» Task directions:
Nothing but the lines from the line with "14. ADJOURNMENT - There" through the end of the data is to be copied, and each is to be copied exactly.

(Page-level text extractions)
::::

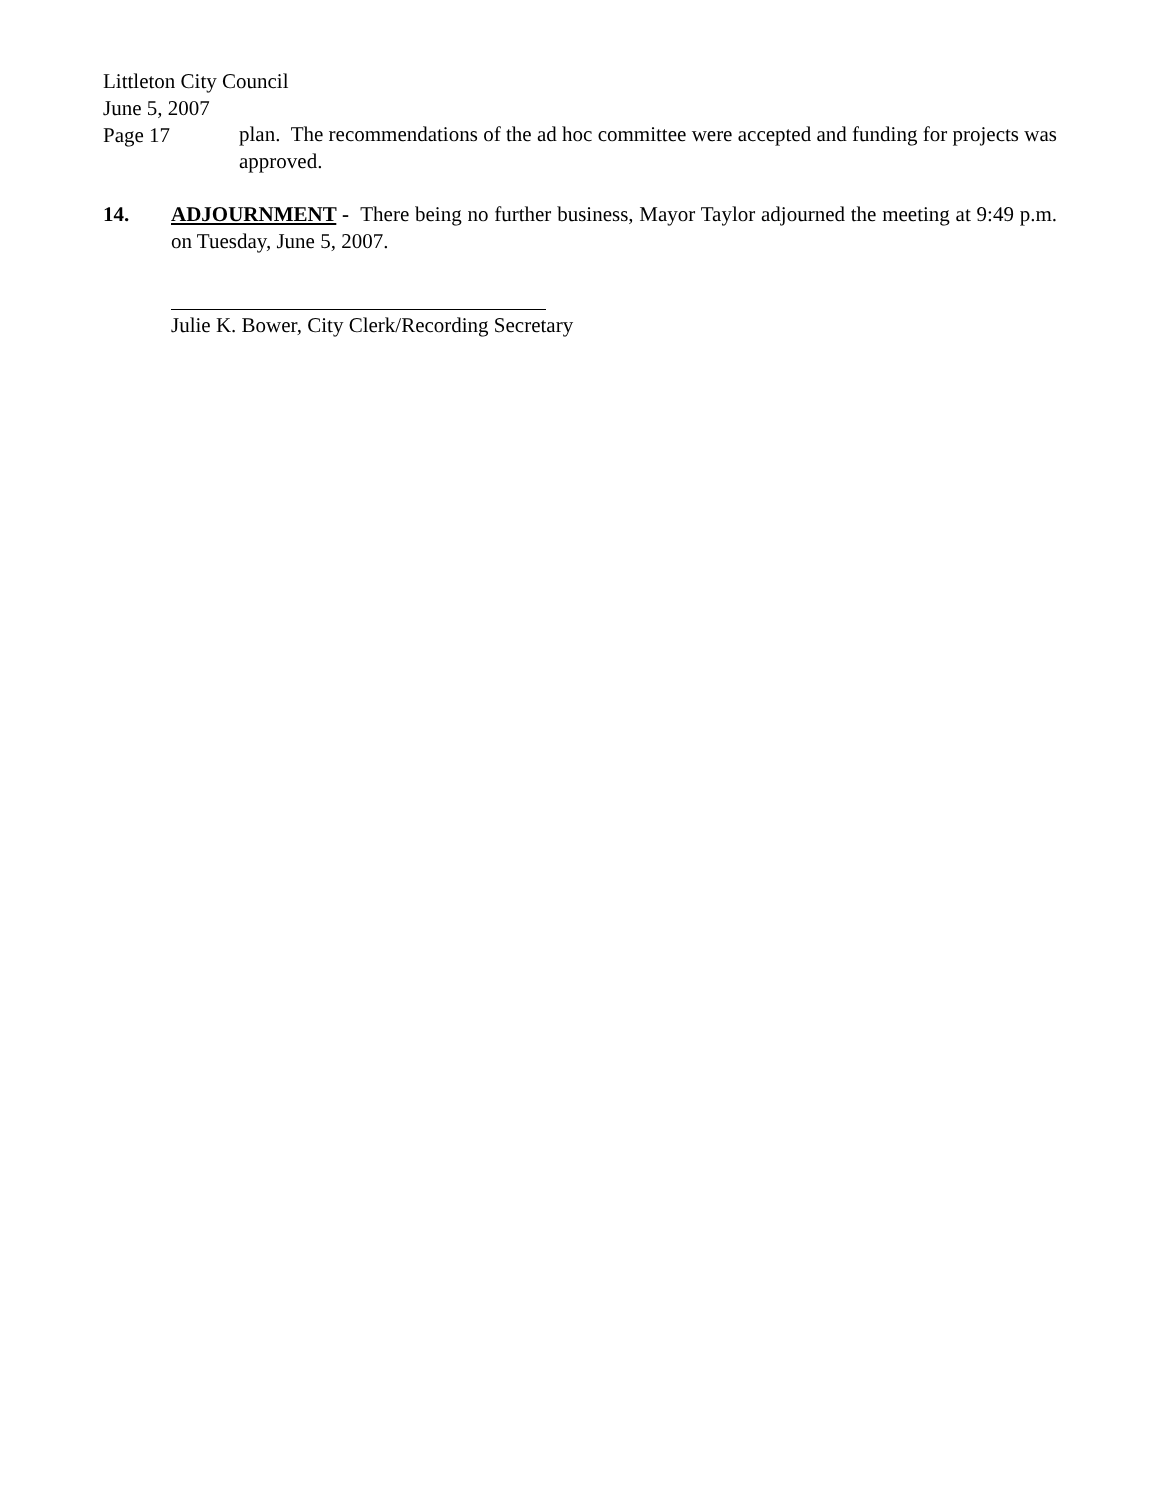Littleton City Council
June 5, 2007
Page 17
plan. The recommendations of the ad hoc committee were accepted and funding for projects was approved.
14. ADJOURNMENT - There being no further business, Mayor Taylor adjourned the meeting at 9:49 p.m. on Tuesday, June 5, 2007.
Julie K. Bower, City Clerk/Recording Secretary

::::

» Solution:
14. ADJOURNMENT - There being no further business, Mayor Taylor adjourned the meeting at 9:49 p.m. on Tuesday, June 5, 2007.
Julie K. Bower, City Clerk/Recording Secretary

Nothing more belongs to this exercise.